* [Source excerpt]:
********************

## What is Spectral Clustering

Spectral clustering is one of the most popular modern clustering algorithms. It builds a similarity matrix from the data, construct a graph from this matrix, and then clusters the observations based on the spectral properties of the graph Laplacian. The basic idea is simple to implement and yet it has a wide range of application and often out performs other more traditional algorithms like k-means.

### The Spectral Clustering Algorithm

While there are many different versions or variations of spectral clustering algorithm, the most common one by von Luxburg: can be described as below:

1. Construct a similarity matrix $S$, with each entry $S_{ij}$ measuring the similarity of sample $i$ and $j$.
2. Construct a similarity graph from $S$, and retrieve the adjacency matrix $W$.
3. With $D$ as the diagonal matrix of node degrees, define graph Laplacian as either
    - $L = D - W$, or
    - $L_{IW} = I - D^{-1}W$, or
    - $L_{sym} = I - D^{-1/2}WD^{-1/2}$
4. Compute the first $k$ eigenvectors of $L$. Let $V = \left( v_1, \ldots, v_k \right)$ where each column is one of the eigenvectors.
5. With each row of $V$ corresponding to one of the data points in the original data space, cluster the rows with k0means algorithm to get cluster assignment.

### Ways to Construct Similarity Graph

In more detail, there are multiple ways to build the similarity graph from raw data points. First of all, common distance metrics like Pearson correlation or cosine similarity can all be used to define similarity between data points, after which many different techiniques can be used to build a similarity graph. Some of the most common ones are explained below.

- The simplest way is to just use the similarity matrix as the adjacency matrix of the graph. This will result in a **fully connected weighted graph**.
- The second way is to set a threshold $\epsilon$. Only the pairs of points with similarity above $\epsilon$ will be connected, with the similarities as the weights of the edges connecting the pairs. This is some times referred to as **$\epsilon$-neighborhood graph**, or asset graph.
- **$k$-nn** is another method to define the graph, where poing $i$ is connected to piont $j$ if $i$ is one of the $k$ nearest neighbors of $j$.
    - This will usually result in a directed graph since the neighborhood relationship is not symmetric. The common spectral clustering algorithms only apply to undirected graphs, but there are directed versions of this algorithm, too.
    - We can also get a undirected similarity graph, either by just ignoring the direction, or only connnecting the nodes who are mutual $k$ nearesst neighbors.

********************

* [Supplied information]:

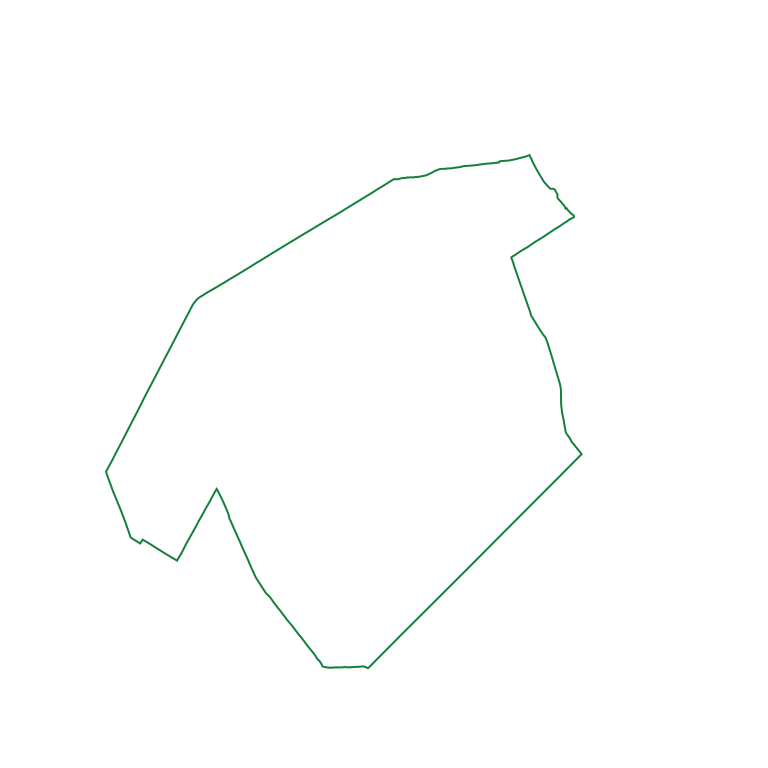 outline of Don Mueang, Bangkok Metropolis, Thailand, rotated 215°
{"feature_id": "78962969B41051617960371", "entity_name": "Don Mueang", "entity_type": "district", "adm_level": 2, "iso_a3": "THA", "parent_name": "Thailand", "parent_adm1": "Bangkok Metropolis", "projection": "equal_earth", "projection_center": [100.591, 13.921], "detail": "fine", "context": "isolated", "style": "outline", "palette": "green", "viewbox_px": 768, "rotation_deg": 215, "n_neighbors": 0, "source": "geoboundaries", "source_scale": "gbopen_adm2", "svg_char_len": 5614}
<svg xmlns="http://www.w3.org/2000/svg" viewBox="0 0 768 768"><g transform="rotate(215 384 384)"><path d="M493.4,557.5L497.3,548.3L501.0,539.8L503.8,533.1L507.3,525.1L510.8,517.0L514.4,508.8L518.3,499.7L521.2,493.2L526.5,481.5L531.4,470.4L537.1,457.7L547.7,433.6L555.5,415.5L558.5,408.8L562.5,399.4L566.9,389.3L569.6,383.4L576.3,368.2L580.8,358.6L583.1,353.3L583.9,351.3L584.5,349.9L585.1,348.3L585.6,346.2L585.9,344.1L586.0,342.7L586.1,341.2L586.1,340.2L586.0,338.4L585.4,333.9L582.5,311.6L580.0,293.0L578.1,278.1L577.6,274.3L575.9,261.5L573.9,245.9L572.8,237.3L570.4,221.0L568.4,206.2L566.7,193.8L565.6,185.8L564.2,174.8L562.8,164.7L561.4,152.7L559.0,150.9L544.3,140.6L529.1,130.9L525.2,128.3L523.4,127.1L520.5,125.1L519.4,124.4L518.6,123.8L517.2,122.9L516.8,122.6L516.3,122.3L515.8,121.9L512.2,119.2L509.8,117.6L503.6,113.0L498.1,113.2L496.6,113.2L492.3,113.5L492.4,118.1L486.1,118.6L465.9,119.6L452.2,120.6L452.4,122.0L452.8,128.2L453.4,133.0L454.4,139.9L454.9,145.2L455.2,148.2L456.1,156.9L456.5,160.5L456.6,161.1L456.7,162.0L457.2,166.1L457.5,169.3L458.2,176.1L458.4,177.2L458.5,178.9L458.9,182.4L459.3,187.9L459.5,189.1L459.8,191.6L460.4,196.8L460.9,202.0L459.4,201.4L458.3,200.8L453.9,198.5L451.3,197.1L445.9,193.9L441.0,190.9L436.7,188.1L433.5,185.2L433.3,185.0L431.0,183.8L427.2,181.5L423.8,179.4L417.7,175.8L412.8,172.9L412.1,172.5L407.3,169.5L403.2,167.0L395.0,162.2L389.6,158.8L386.9,157.2L384.2,155.6L383.1,155.0L381.1,153.7L379.6,152.9L378.0,152.0L376.4,151.3L363.9,146.2L361.1,145.1L358.6,144.6L356.0,144.2L353.8,143.6L352.5,143.1L352.1,143.0L349.3,141.9L342.3,139.7L339.1,138.8L336.9,138.1L336.4,137.9L332.8,136.8L329.6,135.7L329.2,135.6L328.3,135.3L326.3,134.7L325.4,134.5L322.9,133.8L318.2,132.5L314.3,131.2L312.7,130.7L311.4,130.3L308.7,129.5L304.5,128.3L300.3,126.9L295.9,125.5L291.7,124.3L287.5,123.1L286.9,122.9L284.7,122.2L282.4,121.2L281.6,120.8L280.9,120.5L280.4,120.4L280.0,120.4L279.7,120.3L279.2,120.3L278.9,120.3L278.6,120.3L278.2,120.2L277.7,120.0L276.5,119.5L274.7,118.8L274.2,118.5L273.5,118.1L272.7,117.7L272.3,117.5L271.8,117.5L271.6,117.6L269.0,118.7L266.7,119.9L265.2,120.8L263.8,121.9L263.2,122.4L261.5,123.8L260.5,124.5L259.8,125.0L259.0,125.6L257.4,126.6L256.6,127.3L255.9,127.8L254.9,128.6L254.0,129.4L253.9,129.5L253.7,129.6L253.5,129.8L253.4,129.9L253.2,130.0L252.9,130.2L252.7,130.3L252.4,130.5L251.9,130.7L251.1,131.2L250.2,131.8L250.0,132.0L249.9,132.0L249.7,132.1L249.5,132.3L249.4,132.3L249.3,132.5L249.2,132.5L248.4,133.2L247.5,134.0L246.8,134.6L246.4,134.9L242.4,137.9L240.9,139.2L239.5,140.5L239.2,140.7L238.9,140.8L238.7,140.8L238.3,141.0L237.9,141.1L236.9,141.7L236.7,141.7L236.4,141.8L235.9,141.7L234.1,142.0L233.9,142.8L233.5,145.0L233.4,145.4L233.3,146.1L226.2,187.4L210.8,273.9L209.9,279.0L204.6,309.6L193.4,373.7L188.8,399.9L181.9,439.8L184.0,440.6L197.0,444.3L197.5,444.5L198.2,444.9L199.1,445.4L200.6,446.1L203.1,447.0L205.4,447.8L206.5,448.3L207.5,448.8L207.7,449.0L208.4,449.6L209.5,450.8L212.2,453.5L216.9,458.2L219.8,460.9L221.0,462.1L221.9,462.9L227.1,468.8L227.8,469.8L228.3,470.4L234.4,478.9L236.3,481.4L239.4,484.5L240.1,485.1L258.2,499.4L258.8,500.0L272.6,510.7L275.4,512.7L276.7,513.6L277.4,514.1L278.0,514.4L279.1,515.0L279.5,515.1L279.8,515.2L281.6,515.6L282.0,515.7L282.5,515.9L285.4,517.0L286.0,517.3L291.4,519.5L302.2,524.2L302.9,524.5L303.2,524.7L304.7,526.1L305.0,526.4L305.8,527.0L307.5,528.2L309.9,529.9L320.2,537.3L332.9,546.5L345.9,555.9L347.3,557.2L348.7,558.1L349.8,558.9L351.9,560.3L352.3,560.8L352.0,562.0L350.7,564.7L348.7,570.1L346.6,575.0L345.0,578.3L342.7,584.6L340.7,589.5L339.1,593.0L337.2,597.6L336.8,598.7L336.2,600.4L334.5,604.7L332.8,609.1L331.9,611.0L330.5,614.3L328.5,619.7L327.4,622.2L326.4,625.2L325.9,626.1L324.8,628.2L324.1,629.8L324.9,630.6L325.3,630.8L325.7,630.9L326.7,630.9L328.2,630.9L329.7,631.2L332.2,631.7L333.1,631.9L333.7,632.1L334.4,632.4L334.7,632.5L334.9,632.7L335.1,632.7L335.3,632.7L335.7,631.8L336.2,632.0L336.7,632.5L339.1,633.6L340.0,633.9L341.2,634.1L344.0,634.8L347.9,635.7L348.4,635.9L348.6,636.0L349.0,636.3L349.7,637.2L350.1,638.2L350.2,638.4L350.7,638.8L351.0,639.0L352.4,639.5L353.2,640.0L354.4,640.7L355.1,641.0L356.1,641.2L356.7,641.1L356.9,641.1L357.7,640.7L359.0,639.8L359.3,639.6L359.7,639.5L360.3,639.4L360.7,639.5L361.8,639.7L364.0,640.2L365.7,640.6L366.3,640.7L367.3,640.9L369.3,641.5L374.5,643.8L379.6,646.1L385.9,649.2L390.5,651.7L391.2,652.2L391.8,652.6L393.5,653.5L394.9,654.1L396.1,655.0L398.3,651.7L399.5,650.2L400.0,649.7L402.3,647.0L405.8,642.9L409.3,639.3L410.0,638.6L416.3,633.4L417.0,632.7L417.1,632.4L417.1,632.2L416.8,631.7L417.4,631.0L417.9,630.4L418.4,629.9L418.5,629.9L418.8,629.9L420.3,628.4L420.6,628.1L421.6,627.3L421.9,627.0L422.3,626.7L426.1,623.5L431.7,618.5L432.0,618.1L432.3,617.8L432.6,617.5L432.8,617.4L433.2,617.0L433.4,616.7L433.5,616.6L435.1,615.3L435.4,615.0L437.4,613.3L437.8,613.0L441.5,609.9L441.9,609.5L443.2,608.7L446.0,605.5L448.0,603.6L450.8,601.1L453.1,598.8L454.0,598.3L455.4,597.1L456.6,596.1L456.7,595.9L457.4,595.2L457.7,595.1L460.0,593.4L461.1,592.5L461.6,592.0L461.9,591.5L462.2,591.1L462.4,591.0L463.3,589.6L464.3,588.0L465.0,586.8L465.3,586.1L465.5,585.5L465.8,584.9L466.5,583.6L467.1,582.6L469.1,579.1L469.4,578.9L470.1,578.1L470.4,577.8L470.8,577.2L472.9,575.3L473.8,574.1L474.2,573.8L475.2,572.9L475.6,572.7L476.1,572.3L476.6,572.0L477.7,570.8L477.9,570.6L478.1,570.4L478.8,569.8L480.1,568.9L480.8,568.6L481.7,567.8L482.3,567.2L482.6,566.9L483.2,566.7L483.6,566.5L484.0,565.8L484.7,565.1L485.9,564.1L487.2,563.1L487.5,562.8L489.6,560.2L489.8,559.9L490.0,559.7L493.4,557.5Z" fill="none" stroke="#15803d" stroke-width="2"/></g></svg>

********************

* [Problem 1]: List every definition of the graph Laplacian given in the spectral clustering text.
* [Problem 2]: Continue the spectral clustering text, starting after its last sentence.
The data have no connection to the spectral clustering text.

* [Answer 1]:
- $L = D - W$
- $L_{IW} = I - D^{-1}W$
- $L_{sym} = I - D^{-1/2}WD^{-1/2}$

* [Answer 2]:
- We can also start from the fully connected graph and then retrieve the **minimum spanning tree (MST)** from it. While the MST is expected to capture the most important structure from the graph, sometimes it looses too much information. Other methods like **planar maximally filtered graphs (PMFG)** looks for subgraphs that at least includes all edges in the MST.
- ...

### Singular Value Decomposition

The algorithm described above, as well as many other more complicated variations of this algorithm, needs to compute the eigenvalues and eigenvectors of a potentially large matrix. Here we list some of the most common algorithms.

- **Power iteration**: gives the eigenvector corresponding to the largest eigenvalue. This can be easily implementd in parallel, but the convergence depends on the ratio $\lambda_2 / \labmda_1$.
- **QR Iteration**: gives all eigenvalues and eigenvectors of A, but the QR facotrization on updated matrices is sequential.
- **Lanczos/Arnoldi Iteration**: basically it produces a upper Hessenburg matrix column by column using _only matrix multiplication_. Then the eigenvalues of the result Hessenburg matrix as approximation. The Fortran package ARPACK implements this algorithm and Spark provides access to this in the MLlib module.

## PySpark Basics

Here is a really basic introduction to some of the Spark (PySpark) functionalities. To use Spark with Jupyter Notebook, one has to either configure Spark to start the Notebook every time it launches, or tell the notebook server where to find Spark at the beginning of the document. Here we use the second approach.

In [1]:
import findspark
findspark.init()

Then we have to create a Spark Context before importing anything.

In [2]:
import pyspark
sc = pyspark.SparkContext(appName='myApp')

### File I/O

Spark supports read and writing in many different file formats on the local file system. (Code below is **copied directly** from the Learning Spark book in the reference!)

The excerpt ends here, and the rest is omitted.